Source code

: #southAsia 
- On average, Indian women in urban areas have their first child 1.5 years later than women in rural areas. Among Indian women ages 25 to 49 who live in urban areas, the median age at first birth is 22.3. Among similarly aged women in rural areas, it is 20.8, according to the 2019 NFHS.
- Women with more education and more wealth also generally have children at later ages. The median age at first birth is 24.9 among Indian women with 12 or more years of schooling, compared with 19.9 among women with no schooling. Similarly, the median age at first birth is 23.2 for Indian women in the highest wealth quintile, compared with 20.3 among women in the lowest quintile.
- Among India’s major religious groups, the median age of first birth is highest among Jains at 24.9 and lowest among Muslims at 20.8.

• • •

*What is expected:* Each line containing the word "years" needs to be copied from the data above.

*Result:*
- On average, Indian women in urban areas have their first child 1.5 years later than women in rural areas. Among Indian women ages 25 to 49 who live in urban areas, the median age at first birth is 22.3. Among similarly aged women in rural areas, it is 20.8, according to the 2019 NFHS.
- Women with more education and more wealth also generally have children at later ages. The median age at first birth is 24.9 among Indian women with 12 or more years of schooling, compared with 19.9 among women with no schooling. Similarly, the median age at first birth is 23.2 for Indian women in the highest wealth quintile, compared with 20.3 among women in the lowest quintile.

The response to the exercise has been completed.